Fluffy, new-fallen snow. The sounds of neighborhood children laughing and sledding. My wife and I gazing out the window at it all… and calling 911. That’s right, we called the cops on kids sledding. Yeah, we’re hard core. OK, fine, she was the one to call the cops. I’m really not that tough at all.
I gotta say though, there is a real lack of good parenting in the world. What we witnessed was a loud, obnoxious group of close to 15 kids, all of them probably between the ages of eight and 12, using our street as a sledding hill… at 10:30 at night! What?! Where do I begin?
We live in a major city in the urban core. Very real dangers to these children included vehicular traffic, crime on the street, and, let’s face it, lack of sleep (I wouldn’t want to be around my kids the next day if they’d been up sledding all night). Definite annoyances to other neighborhood residents included enough whooping and hollering to keep everyone awake and potential damage to our street-parked vehicles (it seems that slamming into our car was how the kids knew they had reached the bottom of the hill). Surely, these kids all have parents, and just as surely, none of these parents was anywhere to be found while their children engaged in such reckless behavior. I’m at a complete loss here.

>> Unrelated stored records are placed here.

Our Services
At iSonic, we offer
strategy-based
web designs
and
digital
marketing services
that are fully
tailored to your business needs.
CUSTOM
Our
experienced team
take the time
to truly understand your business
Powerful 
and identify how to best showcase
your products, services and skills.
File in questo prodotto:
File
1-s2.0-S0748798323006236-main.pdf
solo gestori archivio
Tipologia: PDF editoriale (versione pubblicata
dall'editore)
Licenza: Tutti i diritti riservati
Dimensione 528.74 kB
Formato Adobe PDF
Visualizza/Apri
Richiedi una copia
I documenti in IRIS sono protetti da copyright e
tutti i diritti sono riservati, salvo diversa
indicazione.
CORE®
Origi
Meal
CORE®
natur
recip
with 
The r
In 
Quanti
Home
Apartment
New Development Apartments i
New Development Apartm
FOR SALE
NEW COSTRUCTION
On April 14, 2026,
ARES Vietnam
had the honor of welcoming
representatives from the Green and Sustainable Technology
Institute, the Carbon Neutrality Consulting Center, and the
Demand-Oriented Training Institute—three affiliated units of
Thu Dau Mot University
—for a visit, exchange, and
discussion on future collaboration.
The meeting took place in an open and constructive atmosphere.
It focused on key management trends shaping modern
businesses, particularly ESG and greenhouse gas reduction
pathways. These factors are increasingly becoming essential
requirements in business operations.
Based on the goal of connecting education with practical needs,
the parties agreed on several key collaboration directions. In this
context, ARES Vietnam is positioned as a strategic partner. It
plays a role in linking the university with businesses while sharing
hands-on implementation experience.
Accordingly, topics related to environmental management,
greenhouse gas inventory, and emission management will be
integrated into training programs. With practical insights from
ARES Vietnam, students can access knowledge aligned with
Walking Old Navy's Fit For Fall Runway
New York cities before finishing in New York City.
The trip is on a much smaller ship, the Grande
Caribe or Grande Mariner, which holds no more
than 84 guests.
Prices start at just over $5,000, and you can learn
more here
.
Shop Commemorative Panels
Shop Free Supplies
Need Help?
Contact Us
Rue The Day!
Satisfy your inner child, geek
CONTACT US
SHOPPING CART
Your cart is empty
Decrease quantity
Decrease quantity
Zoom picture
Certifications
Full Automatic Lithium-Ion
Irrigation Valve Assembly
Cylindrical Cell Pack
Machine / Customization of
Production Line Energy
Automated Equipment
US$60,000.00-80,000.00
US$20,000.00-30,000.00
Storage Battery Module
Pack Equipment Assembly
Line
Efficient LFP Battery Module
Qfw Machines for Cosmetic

The next morning, Bear, Bean and I went out to survey the damage. Boot prints and tumbling body prints all over the snow in everyone’s yards… cheap plastic sleds splintered and scattered everywhere… a crime scene as grisly as they come. We would not let it get us down, though. No. We had come to do some sledding of our own. On our own property. At a reasonable hour. With minimal audible disturbances to the neighborhood. That’s just how we roll. Granted, we have no sled of our own and were forced to used sled shards left in yard by the neighborhood hooligans, but what can you do?
After the obligatory search for winter gear and donning of said winter gear, a process best documented here, we made our way out into the season’s first snowfall. At this point, the love/hate toddler relationship between themselves and their winter gear begins. With Bean, you may recall last year’s struggle with her boots. This year, she’s got limited issues with boots. It’s the mittens that we just can’t seem to come to terms with. In Bean’s head, it goes something like this:
Getting ready inside house: Hey, he’s trying to restrain my hands! Nice try, Dad. I shall throw these worthless shackles back at your face. Hah! I see you trembling at the sheer force of my will!
Outside the house: Dang! It’s cold out here! I demand that you return my hands to those mittens immediately! What kind of father sends their kid out with bare hands into this weather? Remind me to call social services when we get back in.
Trying to pick up object: What the?! Individual finger movements severely impaired! Completely unable to grasp handle of toddler-sized shovel! Abort use of mittens! Abort!
Trying to pick up snow: DEAR GOD, THAT IS COLD!! Dad! Get over here NOW and put those mittens back on me! How many times do I have to tell you?!
And on and on it goes. I found this post on toddler mitten use that really sums the whole thing up very well.
Despite the struggles, we all managed to have a great time sledding down the modest little hill in our front yard. Nobody got hurt. Nobody sledded out into the street (except for that one time… I’m really working on brake control). All in all, a great introduction to the long winter that is sure to come.